La musique n'y est tolérée que côté femmes, séparées de la partie hommes.

"En Afghanistan, la cérémonie de mariage est l'événement le plus important d'une vie, pour les filles comme pour les garçons: ça n'arrive qu'une fois, ici on ne divorce pas souvent", explique à l'AFP Mohammad Wassil Qaumi, directeur de l'Imperial Continental, palais aux mille feux, ambiance casino de Las Vegas.

- "Un peu de luxe!" -

"C'est le début d'une nouvelle vie, il doit y avoir de la lumière partout et un peu de luxe!", s'exclame-t-il.

A l'intérieur de son complexe de quatre salles, dont certaines peuvent accueillir jusqu'à 7.000 invités: brassées de fleurs en plastique, canapés style trône, dorures et néons à chaque mur.

M. Qaumi, 32 ans, dit débourser entre 24.000 et 29.000 euros par mois pour l'électricité municipale --disponible seulement quelques heures par jour. A quoi s'ajoutent environ 14.000 euros pour ses générateurs.

Pour rentrer dans ses frais, il facture la cérémonie jusqu'à 19.000 euros, dans un pays où 85% des habitants vivent avec moins d'un dollar par jour, selon le Programme des Nations Unies pour le développement.

"Le mariage est un impératif dans la culture afghane, il faut inviter toujours plus", souligne Haji Safiullah Esmafi, patron du Stars Palace. Quitte à s'endetter.

Dans un autre quartier, le City Star accueille ses invités avec une façade beige et or surplombée de trois dômes sculptés et un immense cercle scintillant sur le parking.

"L'électricité est très chère", reconnaît le patron, Siyer Paiman, 24 ans. "Mais les gens en Afghanistan aiment ce qui brille".

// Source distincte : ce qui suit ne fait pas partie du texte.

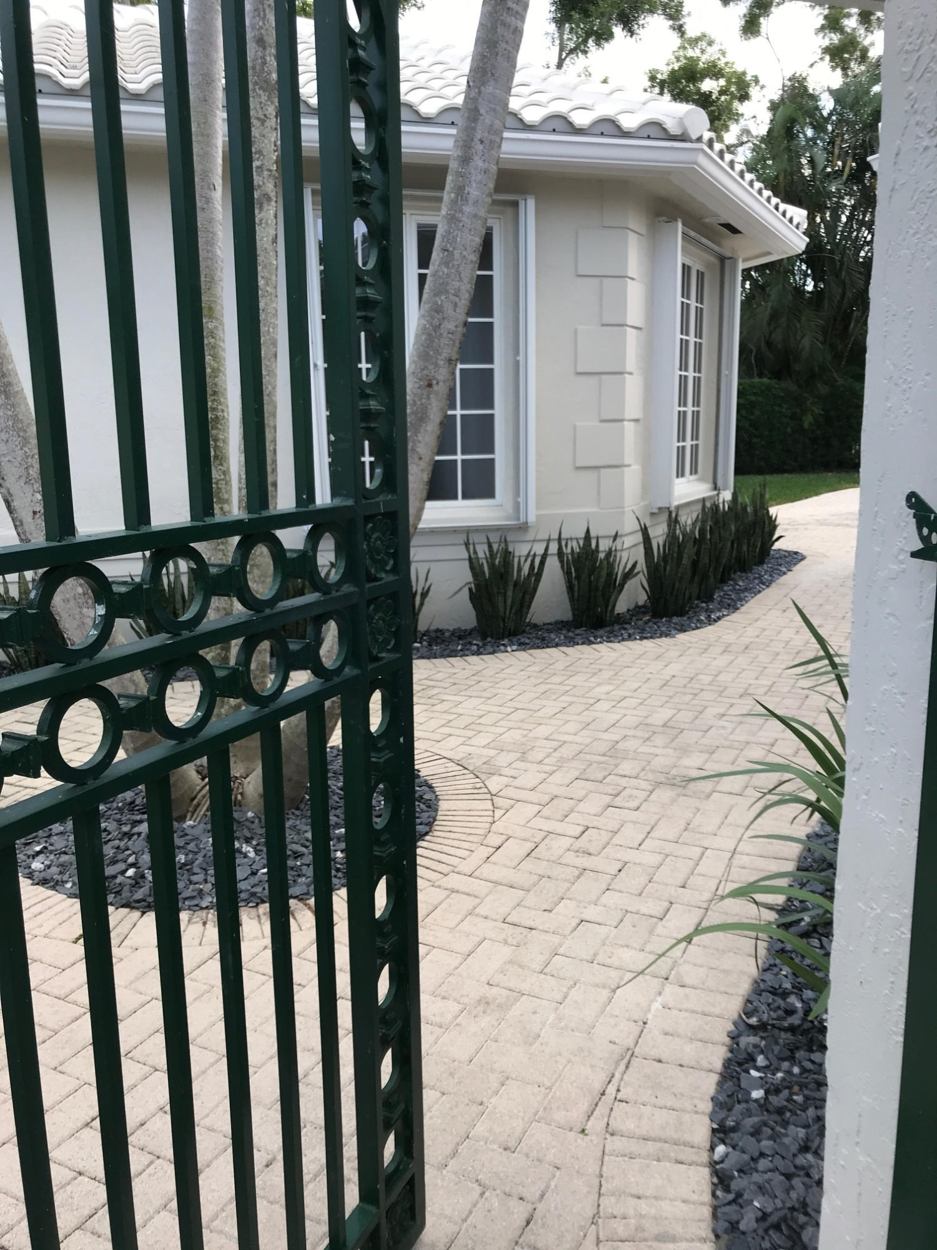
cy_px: 625
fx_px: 1011
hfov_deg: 49.7
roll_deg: -1.8
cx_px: 468
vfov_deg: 63.4
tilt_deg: -10.4
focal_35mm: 28
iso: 20
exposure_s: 1/337
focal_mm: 3.99
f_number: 1.8
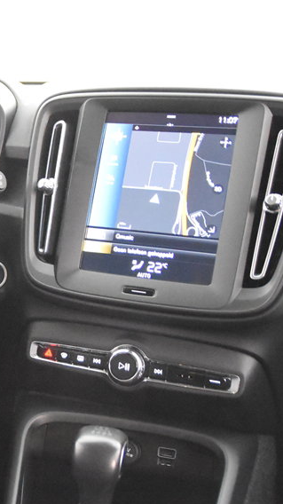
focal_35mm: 68
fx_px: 908
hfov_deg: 16.2
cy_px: 271
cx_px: -141
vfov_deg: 31.0
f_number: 3
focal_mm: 24
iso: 12800
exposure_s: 1/40
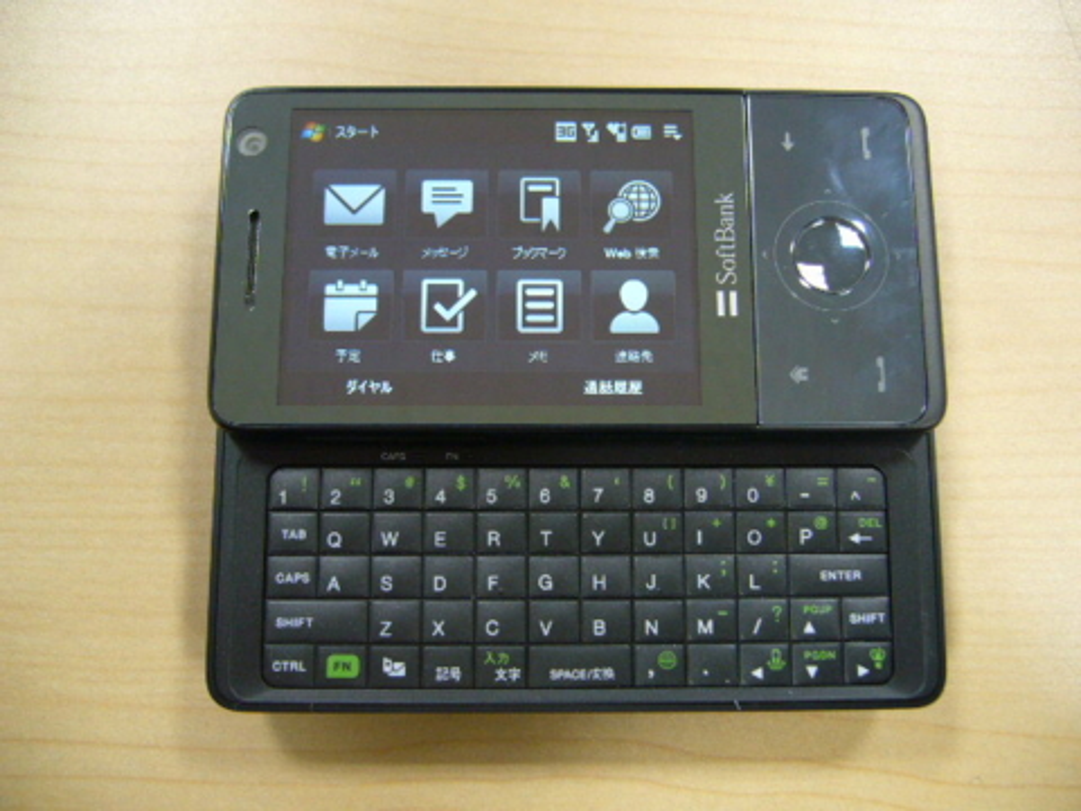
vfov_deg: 40.7
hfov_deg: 52.6
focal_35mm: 35
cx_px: 540
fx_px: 1093
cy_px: 406
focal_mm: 5.8
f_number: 2.8
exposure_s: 1/15
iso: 125
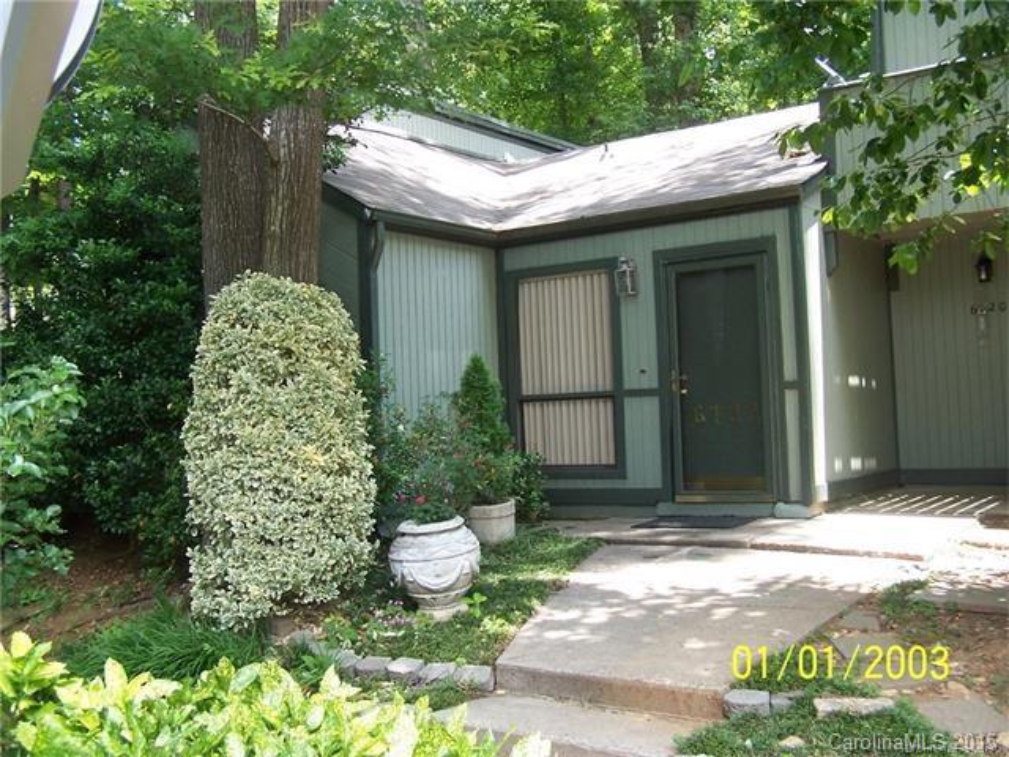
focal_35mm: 38
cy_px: 378
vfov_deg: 37.7
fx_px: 1108
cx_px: 504
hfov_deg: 49.0
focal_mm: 6.3
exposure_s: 1/90
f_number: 2.8
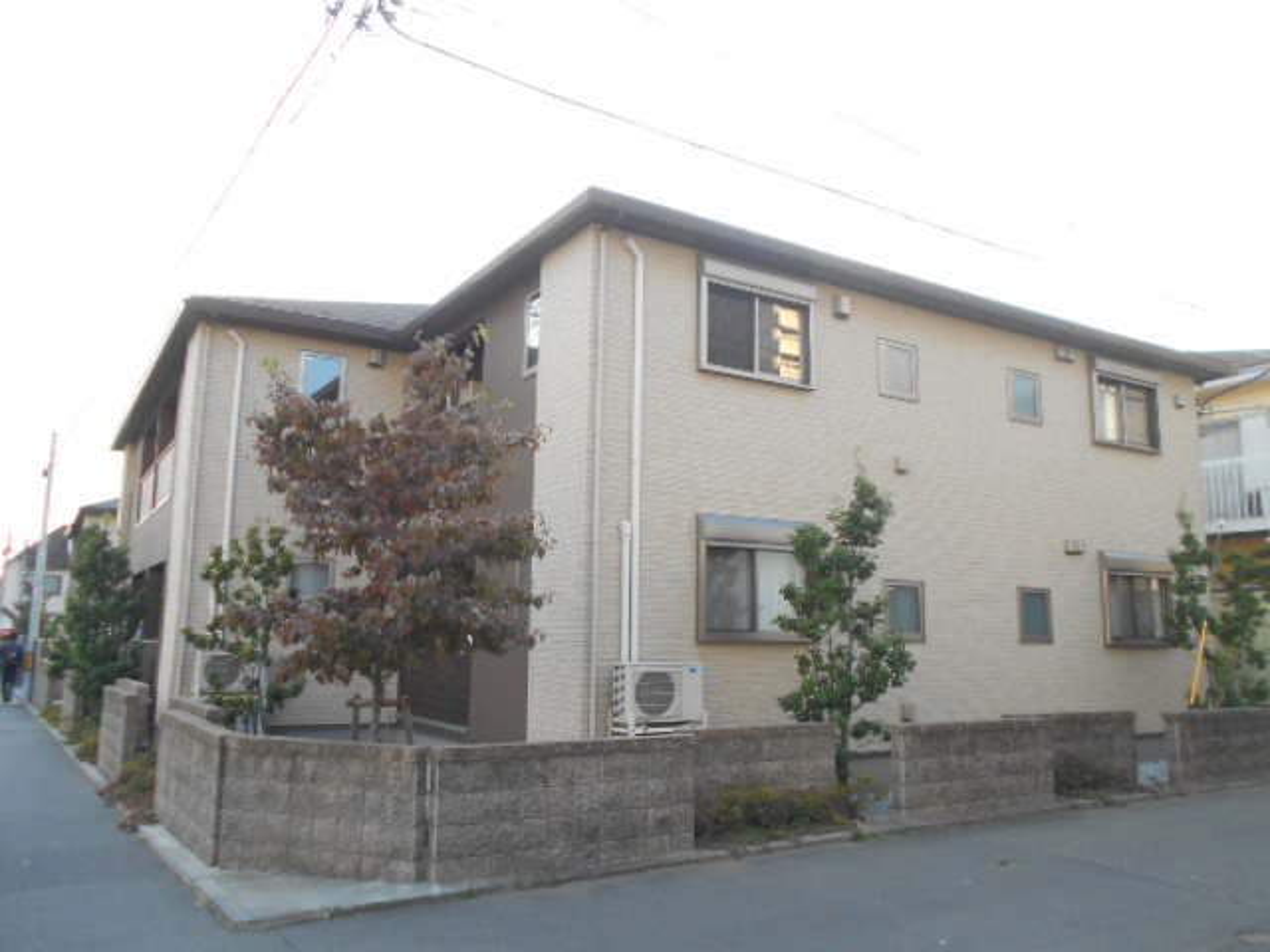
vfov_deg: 53.1
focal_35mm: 26
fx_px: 954
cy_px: 476
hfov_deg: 67.3
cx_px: 635
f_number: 3.2
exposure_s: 1/250
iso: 200
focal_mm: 4.6
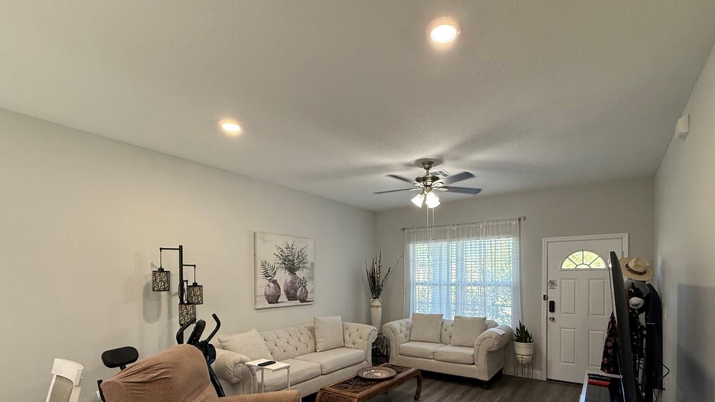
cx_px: 394
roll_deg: -0.7
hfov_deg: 92.3
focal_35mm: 18
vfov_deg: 58.9
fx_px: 341
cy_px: 283
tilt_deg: -0.4
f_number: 2.2
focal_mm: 2.22
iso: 250
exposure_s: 1/120
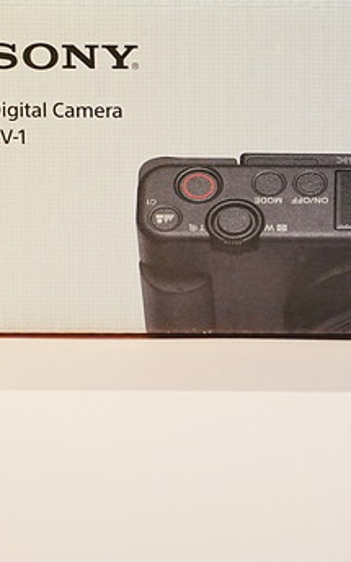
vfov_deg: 18.7
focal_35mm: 111
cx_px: 331
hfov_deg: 11.7
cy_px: 144
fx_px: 1699
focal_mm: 32
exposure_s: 1/125
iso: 5000
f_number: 4.5
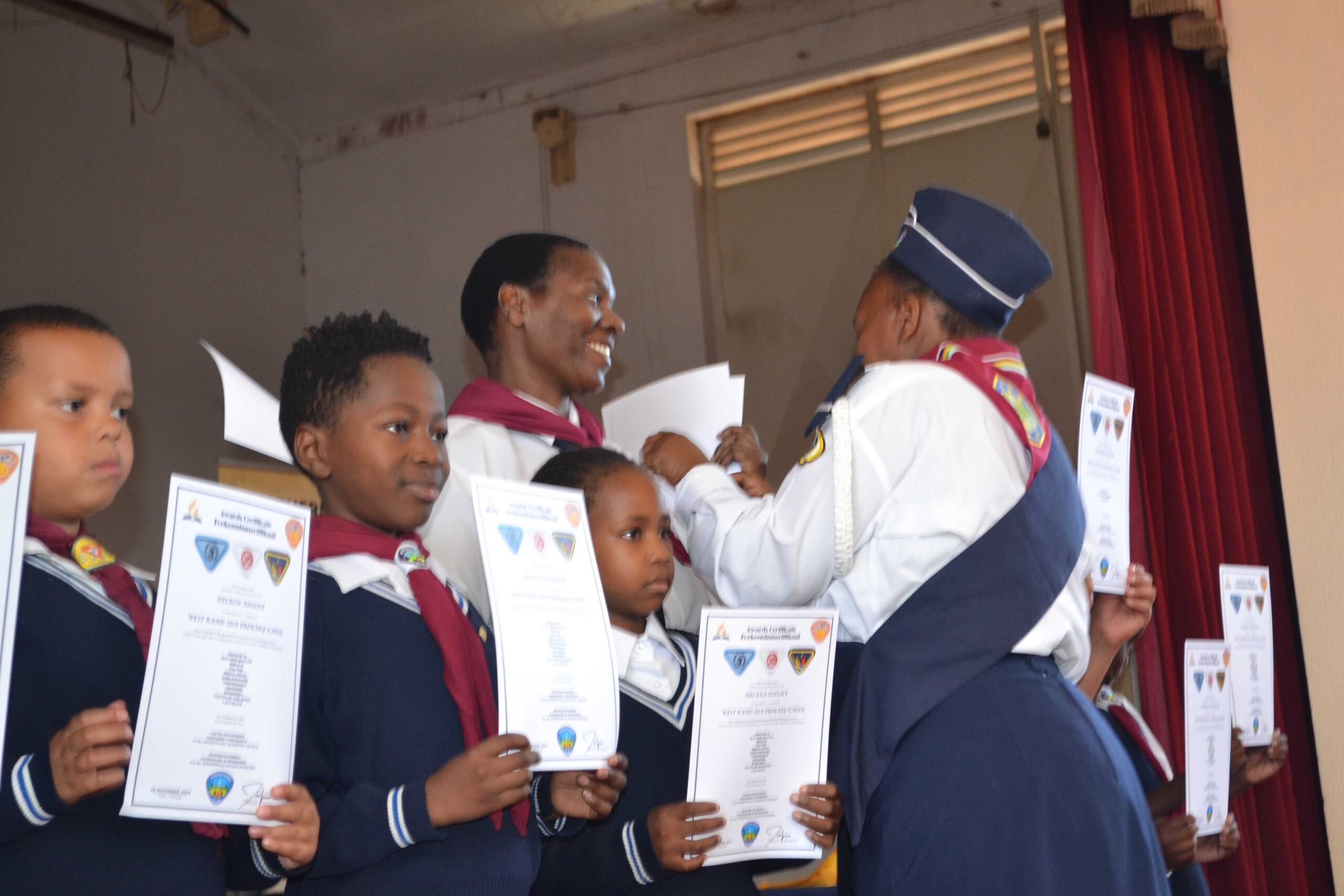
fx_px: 2520
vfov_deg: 20.2
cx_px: 672
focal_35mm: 68
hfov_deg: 29.9
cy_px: 448
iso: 1000
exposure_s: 1/60
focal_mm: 45
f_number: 5.3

Il a investi dans des panneaux solaires et dépense l'équivalent de 11.500 à 19.200 euros pour des générateurs et l'électricité, qui ne lui parvient que six à sept heures, "et pas toujours le soir".

- "Lumière de la ville" -

L'Afghanistan importe son électricité de ses voisins d'Asie centrale et est engagé dans plusieurs projets régionaux d'interconnexion pour augmenter son approvisionnement.

"La demande actuelle en Afghanistan est de 7.000 à 8.000 mégawatts, mais seul un millier est produit localement", indique un acteur du secteur qui préfère ne pas révéler son identité. Pour lui, il faut développer les énergies renouvelables mais les financements manquent.

Les coupures de courant affectent également le chauffage.

Pour contrer les températures négatives, les Kaboulis utilisent des poêles qui recueillent à peu près tout ce qui peut être jeté --charbon, bois mais aussi plastique ou ordures ménagères--, provoquant un brouillard de pollution dans cette cuvette perchée à 1.800 mètres d'altitude.

Dans la morosité nocturne, "la salle de mariage est la lumière de la ville", s'enthousiasme M. Qaumi.

"Ici, tout le monde est heureux", enchaîne-t-il. "Les gens viennent ici pour rencontrer amis et familles et crâner avec leurs nouveaux vêtements et bijoux".

L'un des seuls endroits de Kaboul où cela est encore possible.